U.K. Inflation Reaches Fastest Since at Least 1997

Started by frawin, October 14, 2008, 06:15:55 AM

Previous topic - Next topic

frawin

The high cost of energy is taking it's toll around the world. Energy conservation and the development of alternate, renewable energy sources and increased drilling is critical to the future of America and the world. The Obamacrats are anti Oil and Gas Industry and if they get in power this situation will only get worse.

U.K. Inflation Reaches Fastest Since at Least 1997

By Jennifer Ryan

Oct. 14 (Bloomberg) -- U.K. inflation quickened to the fastest pace in at least 11 years in September, squeezing consumers with higher living costs as the financial market crisis curbed the availability of credit.

Prices rose 5.2 percent from a year earlier, the most since records began in 1997, the Office for National Statistics said in London today. The median forecast of 32 economists in a Bloomberg News survey was 5 percent. Inflation has now exceeded the Bank of England's 2 percent target for a year.

The central bank cut the benchmark interest rate last week by half a point to 4.5 percent after an emergency meeting. The crisis of confidence in the banking system and lower commodity prices have raised the risk that inflation may slow below the target, policy maker Andrew Sentance said yesterday.

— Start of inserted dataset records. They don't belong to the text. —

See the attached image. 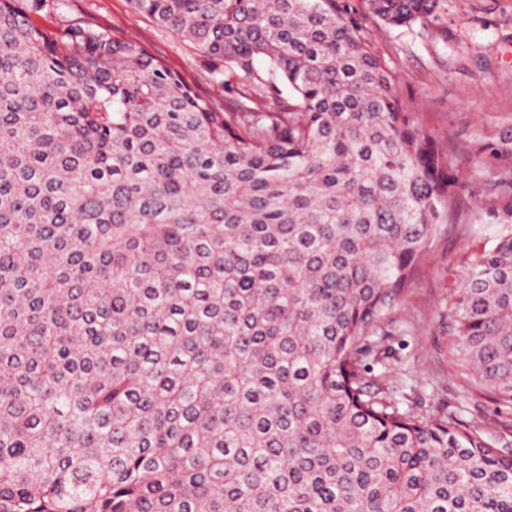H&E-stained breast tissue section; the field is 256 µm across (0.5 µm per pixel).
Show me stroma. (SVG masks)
Returning <instances> with one entry per match:
<instances>
[{
    "label": "stroma",
    "instance_id": "obj_1",
    "mask_svg": "<svg viewBox=\"0 0 512 512\" xmlns=\"http://www.w3.org/2000/svg\"><path fill=\"white\" fill-rule=\"evenodd\" d=\"M40 19L47 28H101L135 42L200 94L214 93L208 69L188 41L132 9L129 0H58ZM362 28L396 79L398 95L448 153L465 188L460 219L415 267L370 366L384 391H397L422 414L453 413L489 429L512 422L489 390L477 388L455 355L450 313L461 265L482 238L479 219L503 193V159L478 154L481 141L512 143V0H448L447 33L389 27L365 0H336Z\"/></svg>",
    "mask_w": 512,
    "mask_h": 512
}]
</instances>
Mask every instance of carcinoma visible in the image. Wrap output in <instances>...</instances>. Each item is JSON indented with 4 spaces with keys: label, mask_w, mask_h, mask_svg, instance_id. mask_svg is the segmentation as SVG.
Masks as SVG:
<instances>
[{
    "label": "carcinoma",
    "mask_w": 512,
    "mask_h": 512,
    "mask_svg": "<svg viewBox=\"0 0 512 512\" xmlns=\"http://www.w3.org/2000/svg\"><path fill=\"white\" fill-rule=\"evenodd\" d=\"M129 2L245 90L0 0V512H512V437L367 377L463 189L385 61L336 0ZM487 219L456 354L512 410V192Z\"/></svg>",
    "instance_id": "obj_1"
}]
</instances>
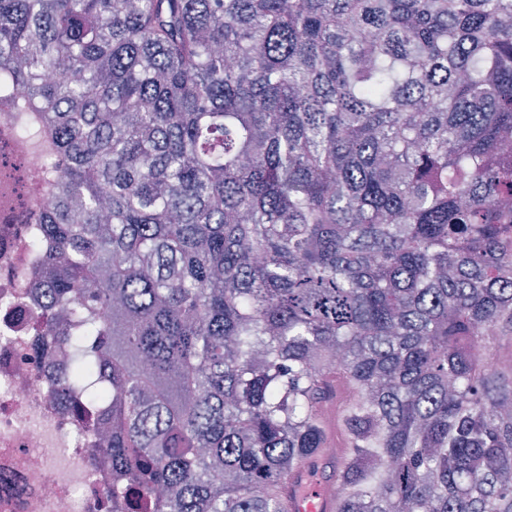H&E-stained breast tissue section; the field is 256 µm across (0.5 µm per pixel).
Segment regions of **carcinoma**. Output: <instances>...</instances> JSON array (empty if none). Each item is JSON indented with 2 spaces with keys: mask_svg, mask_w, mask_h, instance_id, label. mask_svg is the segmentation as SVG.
I'll return each instance as SVG.
<instances>
[{
  "mask_svg": "<svg viewBox=\"0 0 512 512\" xmlns=\"http://www.w3.org/2000/svg\"><path fill=\"white\" fill-rule=\"evenodd\" d=\"M0 111L112 502L512 512V0H0ZM14 152L24 159L25 168L28 167L30 171L31 181L28 184L27 191L30 193L38 192L40 186L36 176L42 170L44 163L42 155L24 143H16L14 145ZM333 464L323 457L314 467L291 479L293 485H298L293 512H335L340 487L336 484L335 491L334 483L326 475L332 473Z\"/></svg>",
  "mask_w": 512,
  "mask_h": 512,
  "instance_id": "carcinoma-1",
  "label": "carcinoma"
}]
</instances>
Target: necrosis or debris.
<instances>
[{"instance_id":"obj_1","label":"necrosis or debris","mask_w":512,"mask_h":512,"mask_svg":"<svg viewBox=\"0 0 512 512\" xmlns=\"http://www.w3.org/2000/svg\"><path fill=\"white\" fill-rule=\"evenodd\" d=\"M31 233L0 230V512H112L106 413L59 384L71 364L36 320L45 273Z\"/></svg>"}]
</instances>
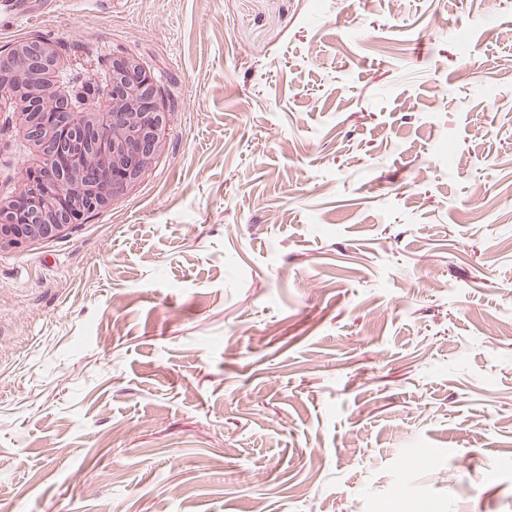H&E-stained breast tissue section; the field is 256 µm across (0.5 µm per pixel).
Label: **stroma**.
<instances>
[{
	"instance_id": "35a3bbf8",
	"label": "stroma",
	"mask_w": 512,
	"mask_h": 512,
	"mask_svg": "<svg viewBox=\"0 0 512 512\" xmlns=\"http://www.w3.org/2000/svg\"><path fill=\"white\" fill-rule=\"evenodd\" d=\"M31 9L61 90L171 96L137 186L0 251V512H512V0ZM38 152L0 108V198Z\"/></svg>"
}]
</instances>
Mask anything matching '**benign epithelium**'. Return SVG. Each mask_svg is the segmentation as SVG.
<instances>
[{"label": "benign epithelium", "instance_id": "1", "mask_svg": "<svg viewBox=\"0 0 512 512\" xmlns=\"http://www.w3.org/2000/svg\"><path fill=\"white\" fill-rule=\"evenodd\" d=\"M58 54L47 40L0 57V100L24 96L26 136L43 154L22 188L0 204V250L56 237L88 210L133 187L162 150L167 121L161 88L135 59L112 61V111H75V96L52 80Z\"/></svg>", "mask_w": 512, "mask_h": 512}]
</instances>
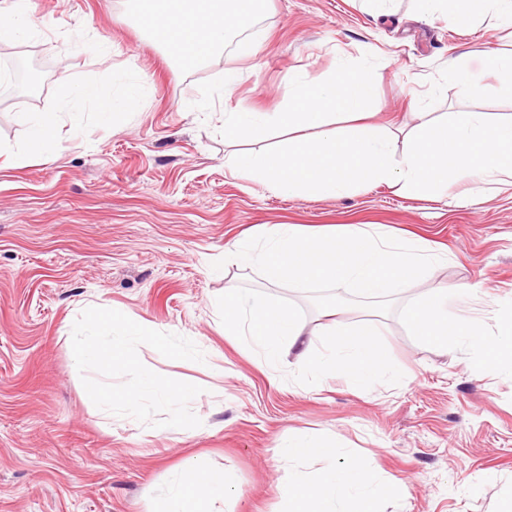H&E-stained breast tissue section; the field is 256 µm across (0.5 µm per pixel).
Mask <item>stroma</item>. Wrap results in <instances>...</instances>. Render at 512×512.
<instances>
[{"instance_id":"stroma-1","label":"stroma","mask_w":512,"mask_h":512,"mask_svg":"<svg viewBox=\"0 0 512 512\" xmlns=\"http://www.w3.org/2000/svg\"><path fill=\"white\" fill-rule=\"evenodd\" d=\"M45 22L14 64L0 59V512H152L175 469L201 461L230 468L237 485L224 512H287L281 489L315 459L284 460L276 445L305 433L357 456L377 476L404 484L377 512H496L512 482V378L475 371L468 356L417 342L398 311L380 338L393 375L369 390L344 373L313 381L283 349L278 371L225 337L227 286L289 304L306 330L325 318L309 293L268 284L256 268L217 273L224 245L263 224H381L447 248L431 282L483 283L471 305L494 325L512 301V191L477 206L413 199L384 186L341 200L280 196L232 176L242 149L224 139L228 112H279L289 82L364 66L378 79L377 120L426 112L512 114V93L489 82L472 98L448 79L450 61L512 51V28L473 30L423 16L415 0H265L242 40L195 68L179 66L142 31L134 0H29ZM111 47L109 56L93 46ZM139 84L133 111L101 124L95 106L60 124L68 149L41 164L13 156L30 116L60 111L69 87L105 93L117 74ZM235 74L225 89L226 74ZM112 307L149 329L191 339L198 363L138 348L154 372L202 387L191 429L163 431L97 408L71 358L75 320Z\"/></svg>"}]
</instances>
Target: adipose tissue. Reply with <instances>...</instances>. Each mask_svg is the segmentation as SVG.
Returning <instances> with one entry per match:
<instances>
[{"mask_svg": "<svg viewBox=\"0 0 512 512\" xmlns=\"http://www.w3.org/2000/svg\"><path fill=\"white\" fill-rule=\"evenodd\" d=\"M420 2L425 14H446L462 29L488 17L512 26V0ZM149 4L148 12L140 16L143 30L182 65H200L223 53L232 31L249 28L253 13L263 7L262 0H149ZM489 74L500 88L511 91L512 55L486 58L476 67H448L449 78L464 96L479 94ZM375 93L372 72L345 67L315 83L296 77L283 111L225 113L226 139L265 141L283 132L289 135L281 147L233 155L232 174L284 196L330 200L376 185L397 188L412 198H441L453 183L465 181L470 185L468 201L476 205L489 186L512 189V116L494 119L485 112H448L434 117L421 112L417 124L399 135L378 124L369 112ZM63 97L75 111L95 104L105 124L137 103L132 87L112 97L96 86L79 85L68 88ZM29 123L27 145L18 161H50L62 148L56 120L39 115ZM306 128L315 129V136L304 137ZM224 333L259 354L270 370L276 369L280 350L288 345L299 350V372L323 377L340 370L361 391L389 372L375 324L354 331L328 324L326 352L314 357L297 310L241 288L224 291ZM278 448L280 456L291 461L313 457L322 462L314 471L289 476L283 488L288 512H374L379 496H404L402 486L377 482L371 460L338 456L335 447L316 437L291 434L280 440ZM235 486L233 469L206 470L190 463L176 473L157 512H222Z\"/></svg>", "mask_w": 512, "mask_h": 512, "instance_id": "obj_1", "label": "adipose tissue"}]
</instances>
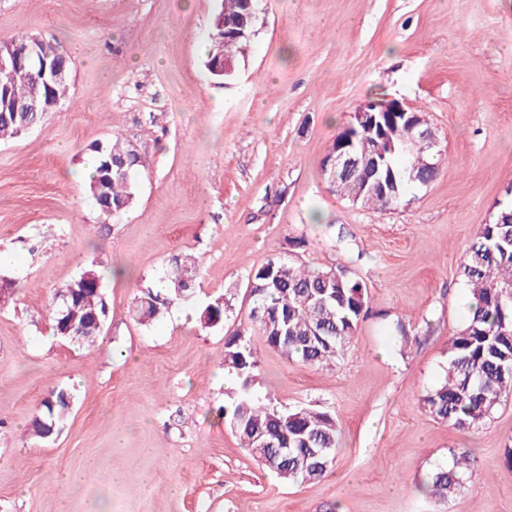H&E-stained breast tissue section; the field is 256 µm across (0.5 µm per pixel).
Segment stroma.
I'll return each mask as SVG.
<instances>
[{
  "instance_id": "stroma-1",
  "label": "stroma",
  "mask_w": 512,
  "mask_h": 512,
  "mask_svg": "<svg viewBox=\"0 0 512 512\" xmlns=\"http://www.w3.org/2000/svg\"><path fill=\"white\" fill-rule=\"evenodd\" d=\"M217 0H0V42L56 39L68 98L0 142V512H512V398L476 430L429 417L464 323L460 258L512 204V0H262L234 76L204 66ZM425 113L445 156L397 209L332 193L322 162L378 94ZM119 134L147 165L129 214L87 191L91 145ZM290 253L363 281L369 314L335 367L262 337L256 389L282 409L328 412L340 446L320 480L261 468L224 424L236 382L224 341L248 277ZM201 262L193 296L136 322L172 256ZM107 314L93 346L54 333L52 296L86 270ZM223 297L224 321L204 307ZM72 406L59 434L31 422L48 390ZM474 474L439 504L422 490L451 451ZM68 473L82 474L64 484Z\"/></svg>"
}]
</instances>
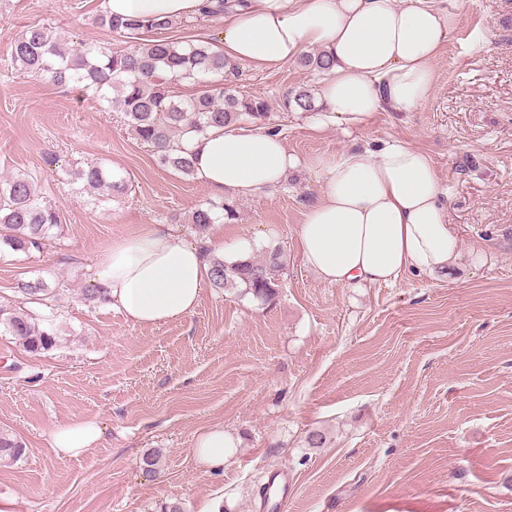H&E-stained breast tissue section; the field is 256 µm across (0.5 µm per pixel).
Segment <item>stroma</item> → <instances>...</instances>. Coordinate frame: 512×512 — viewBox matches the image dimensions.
<instances>
[{
  "instance_id": "stroma-1",
  "label": "stroma",
  "mask_w": 512,
  "mask_h": 512,
  "mask_svg": "<svg viewBox=\"0 0 512 512\" xmlns=\"http://www.w3.org/2000/svg\"><path fill=\"white\" fill-rule=\"evenodd\" d=\"M456 21L433 64L428 98L410 112H378L363 126L313 131L285 110L291 91L318 89L297 62L239 65L241 93L268 101L303 168L282 185L237 198V218L206 237L287 265L274 303L204 285L196 309L157 326L128 322L81 298L94 258L141 224H168L188 242V216L212 195L161 168L120 113L91 90L19 70L11 43L49 23L72 47L130 39L97 27L101 0H0V175L36 176L63 223L43 252H0V305L19 281L59 287L61 334L37 355L0 335V430L25 446L0 466V496L16 512H271L268 477L294 492L279 512H512V0H453ZM397 139L425 152L448 188L461 233L448 276L408 272L391 284L330 285L307 267L298 228L321 194L313 159ZM100 162L126 177L119 201L93 208L72 166ZM484 255L472 263V252ZM97 418L100 443L58 457L52 430ZM240 438L224 470L192 448L213 426ZM326 433L325 447L306 443ZM162 452L160 474L141 465Z\"/></svg>"
}]
</instances>
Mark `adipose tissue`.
Wrapping results in <instances>:
<instances>
[{
    "instance_id": "1",
    "label": "adipose tissue",
    "mask_w": 512,
    "mask_h": 512,
    "mask_svg": "<svg viewBox=\"0 0 512 512\" xmlns=\"http://www.w3.org/2000/svg\"><path fill=\"white\" fill-rule=\"evenodd\" d=\"M208 0H102L123 18L166 20L201 13ZM225 56L258 70L288 64L304 50L334 61L322 80L314 130L356 127L374 113L409 112L428 96L433 62L455 15L435 0H226ZM197 180L211 192L250 197L299 170L280 133L210 129L186 141ZM322 187L298 229L306 264L331 285L392 282L406 272L446 273L460 257L448 222L447 188L422 150L399 140L314 160ZM99 285L133 324L155 326L191 314L208 275L204 252L173 228L144 224L113 240L95 260ZM97 419L54 428L55 455L78 457L101 441ZM236 436L214 426L197 440L196 458L224 467Z\"/></svg>"
}]
</instances>
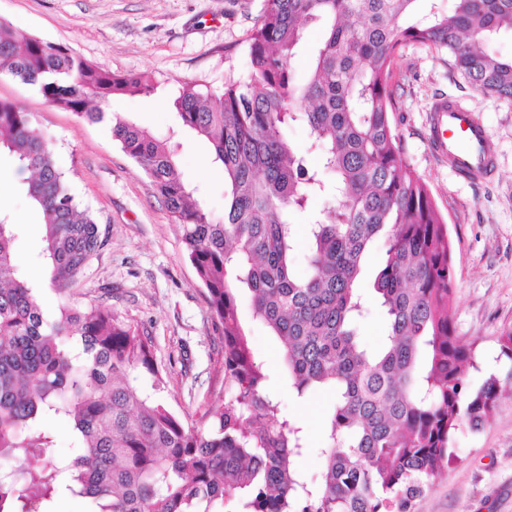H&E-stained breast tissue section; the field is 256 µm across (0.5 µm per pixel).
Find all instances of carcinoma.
<instances>
[{"instance_id":"obj_1","label":"carcinoma","mask_w":512,"mask_h":512,"mask_svg":"<svg viewBox=\"0 0 512 512\" xmlns=\"http://www.w3.org/2000/svg\"><path fill=\"white\" fill-rule=\"evenodd\" d=\"M264 0L247 39V80L219 93L182 83L179 125L207 139L224 167L229 203L213 220L182 179L179 143L105 111L115 95L150 94L146 75L121 76L60 44L0 31V75L37 87L51 105L112 139L150 178L180 229L184 252L224 334L232 391L195 429L154 397L163 368L153 341L112 309H42L39 290L76 282L106 237L79 209L50 138L18 103L0 101V149L28 172L26 194L43 215L45 283L29 280L13 250L19 225L0 218V512H31L62 493L93 512H414L453 456L456 433L480 430L502 393L495 373L472 385L473 344L449 319L452 241L426 182L406 163L394 126L392 63L409 42L454 59L477 92L512 102V59L490 42L512 33V0ZM323 36L304 79L294 59L305 25ZM302 124L316 165L290 143ZM331 196L308 224L312 252L296 273L290 210ZM385 247L372 293L359 288L374 242ZM279 337L299 397L334 392L320 479L299 470L301 428L281 415L239 313ZM387 333L365 346L357 323L372 310ZM72 423L78 453H54L48 423ZM22 460L23 466L13 462ZM302 510H297L299 503Z\"/></svg>"}]
</instances>
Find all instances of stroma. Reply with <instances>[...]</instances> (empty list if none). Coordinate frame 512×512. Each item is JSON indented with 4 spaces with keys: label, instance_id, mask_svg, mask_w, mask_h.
<instances>
[{
    "label": "stroma",
    "instance_id": "1",
    "mask_svg": "<svg viewBox=\"0 0 512 512\" xmlns=\"http://www.w3.org/2000/svg\"><path fill=\"white\" fill-rule=\"evenodd\" d=\"M262 7L263 0H0V24L61 44L114 73L151 76L154 93L114 97L110 110L164 136L176 125L172 102L182 81L219 89L227 78L246 77L247 38ZM393 83L404 157L448 222L456 285L450 315L458 336L476 346V367L468 379L476 385L490 373L506 376L512 361L500 356L498 338L512 331V104L471 89L447 52L415 43L395 57ZM439 95L459 99L488 128L498 152L489 182H465L433 153L428 110ZM0 100L26 106L34 125L51 138L76 201L98 218L107 236L70 292L43 290L44 309L54 312L69 301L102 304L151 336L166 370L157 398L188 422L201 424L204 412L223 404L228 394L224 335L154 187L106 125L54 107L36 87L6 75H0ZM179 141L183 178L197 187L198 199L215 217H223L224 170L214 163L210 144L187 133ZM0 210L20 225L14 247L28 275L43 279L38 259L43 217L4 150ZM240 318L269 392L302 429L298 465L307 481H315L334 396L318 391L297 398L280 341L252 321L245 295ZM453 448V461L418 500L417 512H512V387L502 393L490 423L479 432H458Z\"/></svg>",
    "mask_w": 512,
    "mask_h": 512
}]
</instances>
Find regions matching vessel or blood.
<instances>
[{
    "instance_id": "obj_1",
    "label": "vessel or blood",
    "mask_w": 512,
    "mask_h": 512,
    "mask_svg": "<svg viewBox=\"0 0 512 512\" xmlns=\"http://www.w3.org/2000/svg\"><path fill=\"white\" fill-rule=\"evenodd\" d=\"M431 148L458 176L479 183L492 175L497 156L487 128L448 96L434 99L428 115Z\"/></svg>"
}]
</instances>
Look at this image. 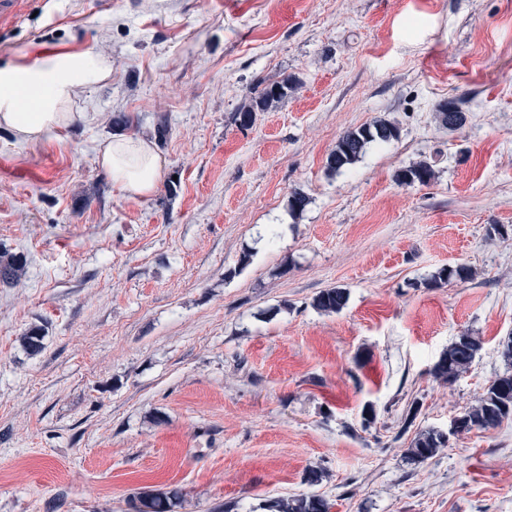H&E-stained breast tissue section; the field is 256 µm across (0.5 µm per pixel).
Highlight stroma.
I'll return each instance as SVG.
<instances>
[{
  "instance_id": "obj_1",
  "label": "stroma",
  "mask_w": 512,
  "mask_h": 512,
  "mask_svg": "<svg viewBox=\"0 0 512 512\" xmlns=\"http://www.w3.org/2000/svg\"><path fill=\"white\" fill-rule=\"evenodd\" d=\"M88 49L112 78L78 119L34 145L0 126V252L26 264L0 286V512H132L172 487L176 512H512V419L449 432L512 370V0H21L0 20V65ZM380 119L397 138L330 172ZM119 132L160 156L153 194L97 163ZM421 159L434 180L399 185ZM457 266L471 279L431 285ZM334 287L344 308L316 310ZM464 333L480 352L437 379ZM432 428L447 446L409 461ZM290 88L288 78L281 82L265 87L257 96L251 98L250 104L237 113L236 120L241 127H249L254 119L255 112L265 111L273 103L278 102L288 94ZM398 136V128L391 122L379 120L367 126L344 133L327 159L330 172L354 164L367 146L374 142H386ZM481 347L479 337L462 334L442 353L434 366V375L446 382L455 380L469 368ZM183 493L179 488L140 492L130 499L133 512H173ZM266 512H329V503L319 495L277 498L266 502Z\"/></svg>"
}]
</instances>
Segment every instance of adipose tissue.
<instances>
[{
  "mask_svg": "<svg viewBox=\"0 0 512 512\" xmlns=\"http://www.w3.org/2000/svg\"><path fill=\"white\" fill-rule=\"evenodd\" d=\"M112 75L110 55L44 52L21 64L0 66V124L28 143L48 138L77 118L73 106L88 88ZM97 162L121 190L151 194L162 175L159 156L145 140L120 134L100 149Z\"/></svg>",
  "mask_w": 512,
  "mask_h": 512,
  "instance_id": "1",
  "label": "adipose tissue"
}]
</instances>
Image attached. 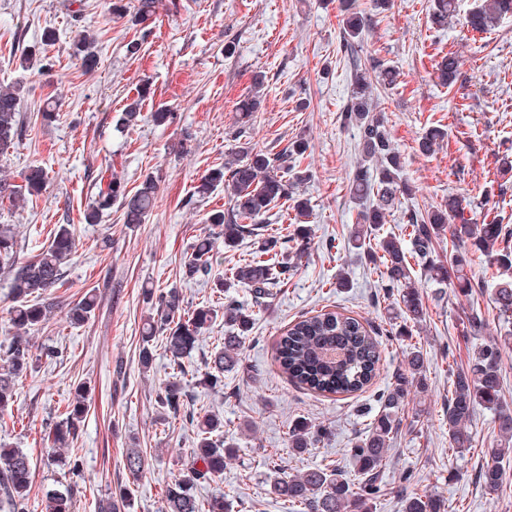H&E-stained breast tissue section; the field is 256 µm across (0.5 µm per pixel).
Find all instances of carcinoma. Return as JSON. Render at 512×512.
<instances>
[{
	"label": "carcinoma",
	"instance_id": "carcinoma-1",
	"mask_svg": "<svg viewBox=\"0 0 512 512\" xmlns=\"http://www.w3.org/2000/svg\"><path fill=\"white\" fill-rule=\"evenodd\" d=\"M431 19L443 27L456 13V0H432ZM512 14V0H481L467 16L466 26L473 32L485 33L504 16ZM345 52L353 69L351 95L345 107V120L357 130L359 160L350 182V194L359 202L358 230L352 245L361 249L369 231L376 230L394 208L399 196H410L412 186L403 179L401 155L392 146L381 114L371 98L370 69L355 55L357 43L368 26V17L345 9L343 18ZM440 81L452 85L461 77V62L453 53L438 67ZM150 95V88L139 90L138 99L130 103L121 118L122 125H134L141 118V103ZM262 95L255 91L235 105L241 123H248L261 111ZM22 120L15 91L0 89V150L15 143L21 131ZM445 138L439 128L429 130L419 142V149L432 154ZM308 148L305 139L293 141L281 154L256 151L243 159L231 158L224 167L207 173L196 186L203 197L219 185L227 192V209L212 212L207 222L221 228L224 247L236 246L240 240L254 234L252 222L269 212L282 200L292 201L295 211L296 235L300 243L295 258L301 259L308 250L311 228L308 200L294 196L295 185L304 181L298 176L288 179V162L303 158ZM22 184L15 185L0 179V198L17 203L46 189L47 173L40 166H30L21 175ZM92 202L84 210V222L97 224L103 214L119 204L123 223L142 224L155 207L157 184L153 177L145 178L140 187L131 192L116 176L100 178L93 186ZM463 200L448 199L445 207L436 208L422 216L411 212L405 230L411 248H405L395 237L380 242V263L385 268L386 287L399 288L403 308L393 319H403L399 335L409 336L406 322L417 323L423 316L418 290L410 277V261L422 264L431 280L445 285L454 279V287L471 301L464 312L470 329L478 331L484 322L480 309L472 304L474 295L493 287V299L498 317L505 329L499 340L474 347L467 363L452 371L448 390V436L455 448L472 446V437L466 424L483 407L494 413L496 439L488 449L489 460L478 475L486 490L495 492L504 483L503 461L512 458V407L503 399L502 373L499 358L503 350L512 347V227L507 224H471L461 218ZM459 223H451V219ZM450 232L448 258H440L438 248L442 232ZM17 240L9 224L0 225V267L11 274V294L14 306L10 312L13 326L25 331L41 323L52 304L47 302V291L62 284L64 268L76 250V240L70 225L62 224L51 243L25 263H17ZM214 242L209 238L197 240L183 273L193 279L208 274ZM485 257L493 270L488 284L483 279L469 277L474 255ZM296 267L293 262L278 266L247 260L234 266L230 276L216 284V293L224 298L223 312L205 303L188 314L175 288L161 290L156 296V315L148 317L142 326V348L139 361L143 369L151 367L156 339L169 357L172 381L158 396L161 407L173 416L180 415L183 406V359L196 347L202 330L211 327L217 318L224 319L223 346L214 354L205 384L216 388L223 382L224 372L240 362V351L246 336L255 323L253 307H261L272 296L271 288L288 279ZM250 289L253 306L246 307L230 296L239 286ZM97 307L95 289L87 291L71 309L74 323L87 321ZM32 344L27 336L12 337L6 352L5 364L0 365V417L7 414L14 403L18 382L33 370ZM380 352L378 342L370 336L357 318L336 311L322 310L304 316L289 325L279 337L275 348V362L279 369L296 385L320 395H352L370 386L378 371ZM409 375L398 377L381 394L380 409L371 422L365 437L359 439L348 455L359 477L357 487L336 467L316 465L292 475L274 472L270 476V493L288 503L289 512H372L373 499L380 492L383 467L386 463L393 434L401 425L399 410L410 388L426 386L421 351L413 347L408 354ZM89 389L79 384L64 411L47 435L49 451L69 445L77 436L80 423L86 416ZM187 422L196 436L193 448V470L188 478H179L167 485L165 512H225L224 497L200 498L195 492L196 482L224 471V459L233 455L235 448L216 438L224 432L221 414L206 411L190 414ZM327 435V430L305 417L295 420L288 428V448L301 454L315 447ZM124 466L130 474H141L146 466V455L140 448H129ZM33 459L20 448L0 444V512H26L31 487ZM76 485L63 490L52 488L45 492L46 512H72ZM402 512H444L442 500L418 493L402 496Z\"/></svg>",
	"mask_w": 512,
	"mask_h": 512
}]
</instances>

``The weakness in the economy will be more than enough to bring inflation to target,'' said Nick Kounis, an economist at Fortis in Amsterdam and a former U.K. Treasury official. ``Today's reading isn't a barrier to further rate cuts. The bank is more worried about inflation undershooting the target now.''

The pound was little changed at $1.7502 after the report. Stocks recovered for a second day after the U.K. government bailed out banks including HBOS Plc and similar measures were adopted in Europe and the U.S.

Monthly Gains

Consumer prices rose 0.5 percent on the month, the statistics office said. The annual increase in prices was led by electricity and gas costs, culture, recreation, clothing and footwear. Food inflation slowed for the first time since March to 12.7 percent, from 14.5 percent in August.

``The focus of central banks has shifted towards the outlook for growth, and thus the likely decline in inflation going forward,'' said George Buckley, an economist at Deutsche Bank AG in London. ``Current CPI readings are of markedly less importance than they were.''

Oil prices have fallen 45 percent from a record in July as the prospect of a global recession crimps demand for fuel. High energy costs have lifted Britons' utility bills this year, feeding faster inflation.

Sentance said yesterday inflation ``could quite conceivably undershoot the target for a while,'' and that ``we can now be much more confident than we were a few months ago that inflation will come back to the 2 percent target.''

He also said it is ``more likely than not that we will see a fall in gross domestic product for the third and fourth quarters of this year.''

Home Sales

U.K. home sales fell in September to the lowest level in at least three decades, led by London, as the financial crisis prompted price drops across the nation, the Royal Institution of Chartered Surveyors said today. The global crisis has sapped confidence among investors and consumers and pushed mortgage lending to the lowest since at least 1999.

So-called core inflation, which strips out costs of food, energy, tobacco and alcoholic beverages, still accelerated to 2.2 percent, the fastest pace since at least 1997.

Retail price inflation, the cost-of-living measure often used in wage negotiations, accelerated to 5 percent. Excluding mortgage interest payments, it reached 5.5 percent, the fastest pace since 1992.

All but one of 22 economists in a Bloomberg survey predict another interest-rate cut from the current 4.5 percent before the end of the year.